By 1742, New England and the middle colonies
was being criss-crossed by
a procession of itinerant gospelers and harranguers, all of them
labeled social incendiaries by the established clergy. Of all the
signs of social leveling that conservatives saw springing from
evangelicalism, the one they feared the most was the practice of public
lay exhorting. Within the established churches there was no place
for lay persons to compete with the qualified ministry in preaching,
nor was there any room for self-initiated associations of people
meeting outside the bounds of regularly-constituted religious or
political meetings. To do so would be to relocate authority
collectively in the mass of common people. Lay exhorting
shattered the monopoly of the established clergy on religious
discourse, putting all people on the same plane in the area of
religion, and gave new importance to the oral culture of the common
people, whose spontaneous outpourings contrasted sharply with the
literary culture of the gentry. It established among them the
notion that their destinies and their souls were in their own
hands instead of the hands of the elite clergy, thus turning the world
upside
down for those who had traditionally been consigned to the bottom of
society
and allowed them to assume roles customarily reserved for educated,
adult
men.

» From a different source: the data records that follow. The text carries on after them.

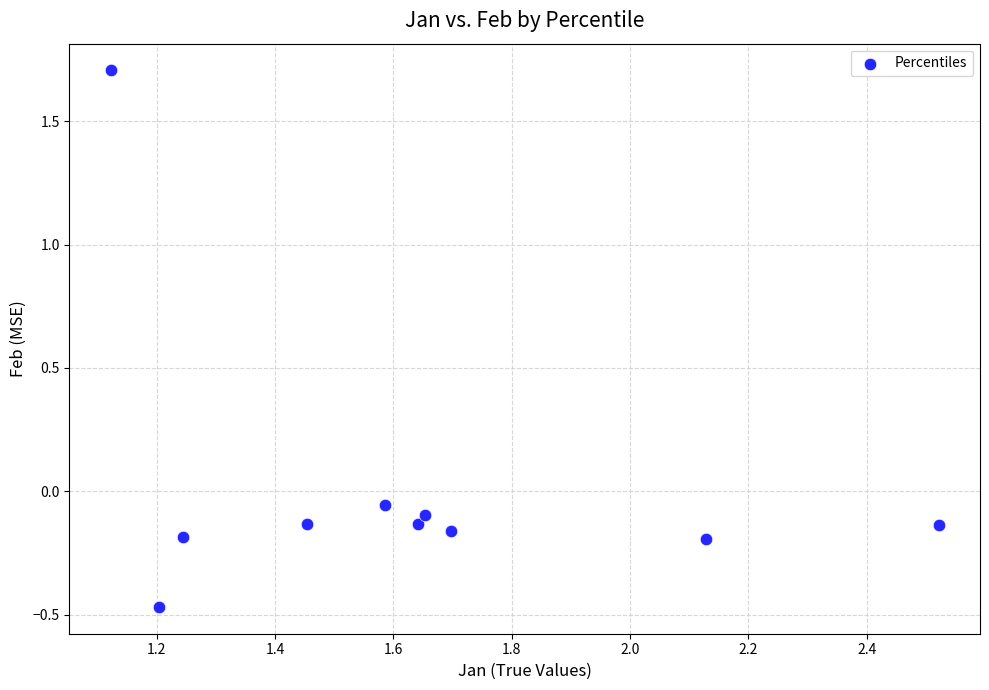

What is the average X value?

1.6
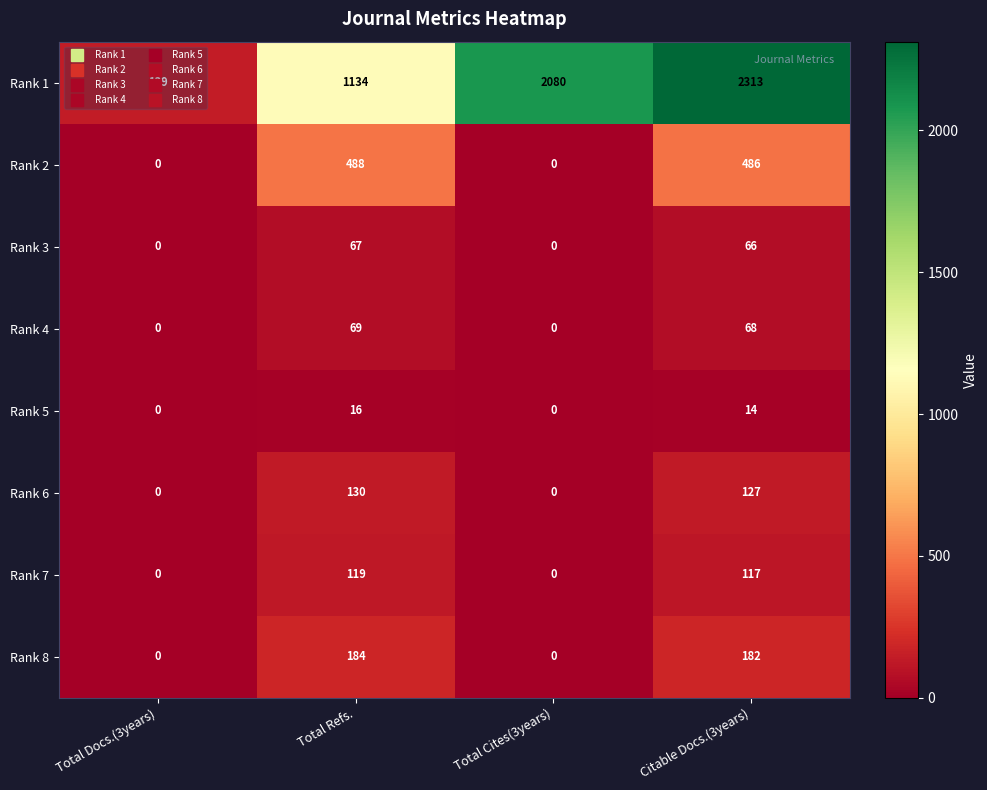

What is the maximum value for Rank 8?

184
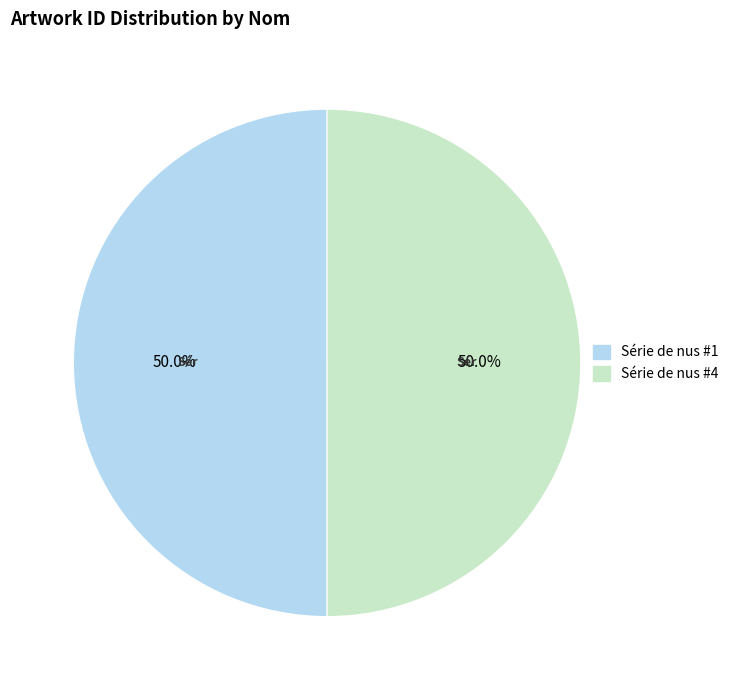

How many segments does this pie chart have?

2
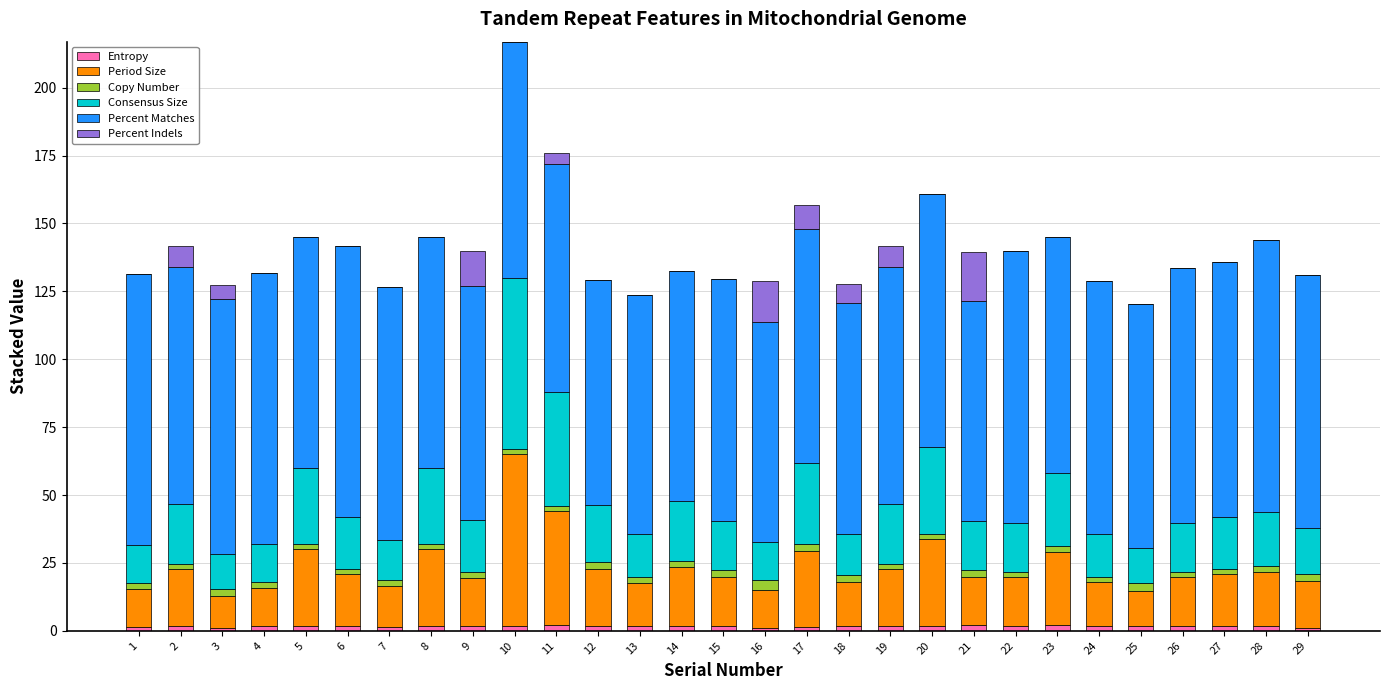

At which category is the sum across all series the highest?

10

In lay exhorting, class lines were crossed and sexual and
racial
roles were defied, as ordinary men, women, and even children, servants,
and
slaves rose to testify before the crowd about their own conversion and
exhort
others to a state of religious ecstasy by preaching the Lord's truth.

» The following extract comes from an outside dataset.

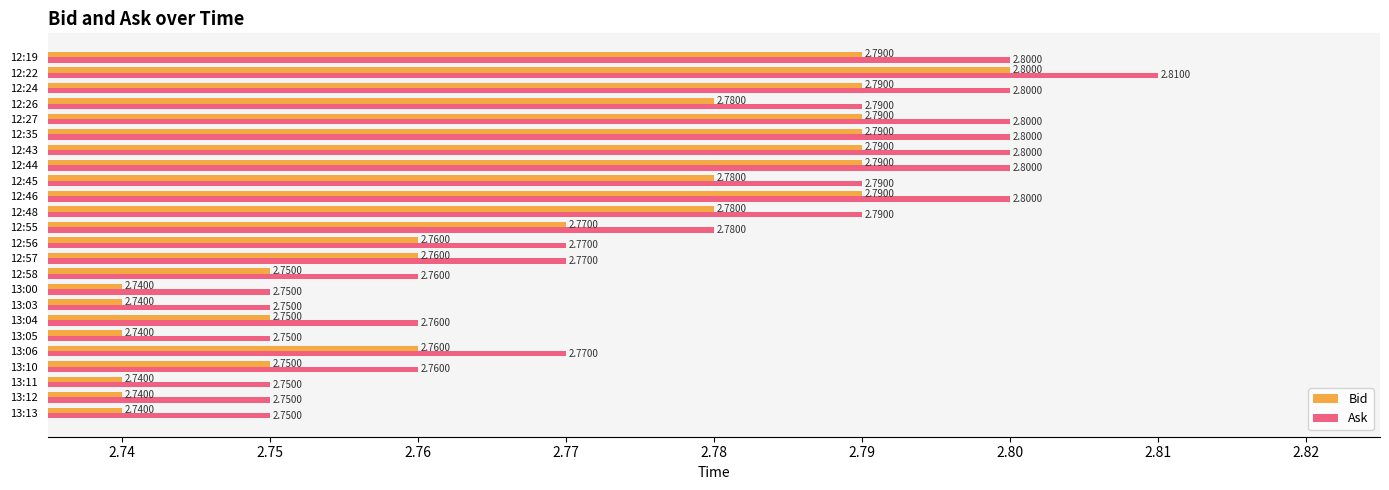

What is the total value across all series at 12:46?

5.6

The Great Awakening thus represented far more
than a religious
earthquake. Through it ordinary people haltingly enunciated a
distinctive popular ideology that challenged inherited cultural
norms. To some extent, as many
historians have noted, the
Awakening represented a groundswell of individualism, a kind of
postdemocratic spirit that anticipated the Revolution.
This was
true, especially among the middling people of colonial society for whom
the revival years involved an expansion of political consciousness and
a new feeling of self-importance, as they partook of spontaneous
meetings, assumed new power in ecclesiastical affairs, and were
encouraged by the evangelists
to adopt a skeptical attitude toward dogma and authority. But
among
the lowest members of society, including impoverished city dwellers,
servants,
slaves, and those struggling to gain a foothold on economic security,
the
Awakening experience implied not a movement forward toward democratic
bourgeois
revolution but backwards to an earlier age when it was conceive that
individuals
acted not for themselves, always striving to get ahead at the expense
of
their neighbors, but pulled together in a community. Hence the
dispossessed
harkened to the anti-entrepreneurial, communalistic tone permeating the
exhortations of the radical evangelicals.

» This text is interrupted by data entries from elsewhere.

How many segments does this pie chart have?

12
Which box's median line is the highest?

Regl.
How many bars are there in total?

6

The radical evangelicals were not preaching
class revolt or the end to
wealth-producing commerce. What they urged was a "thorough
reconsideration of the Christian ethic as it had come to be understood
in the America of the 1730s." Nor were those who harkened to the
Awakeners inspired
to foment social revolution. The seeds of overt political
radicalism
were still too small to bear mature fruit. But the multitudes who
were
moved by the revivalists in the North of the 1740s and in the South
during
the 1750s began to believe that it was justifiable in some
circumstances
to take matters into their own hands. That is why Jonathan
Edwards
was seen by the commercial elite and their clerical allies as "the
grand
leveler of Christian history," even though sedition and leveling were
not
what he had in mind.
The Great Awakening produced the greatest flow
of religious energy
since the Puritan movement of a century before, but the outpouring was
immediately connected with the tensions in colonial society that had
grown from generations of social and economic change.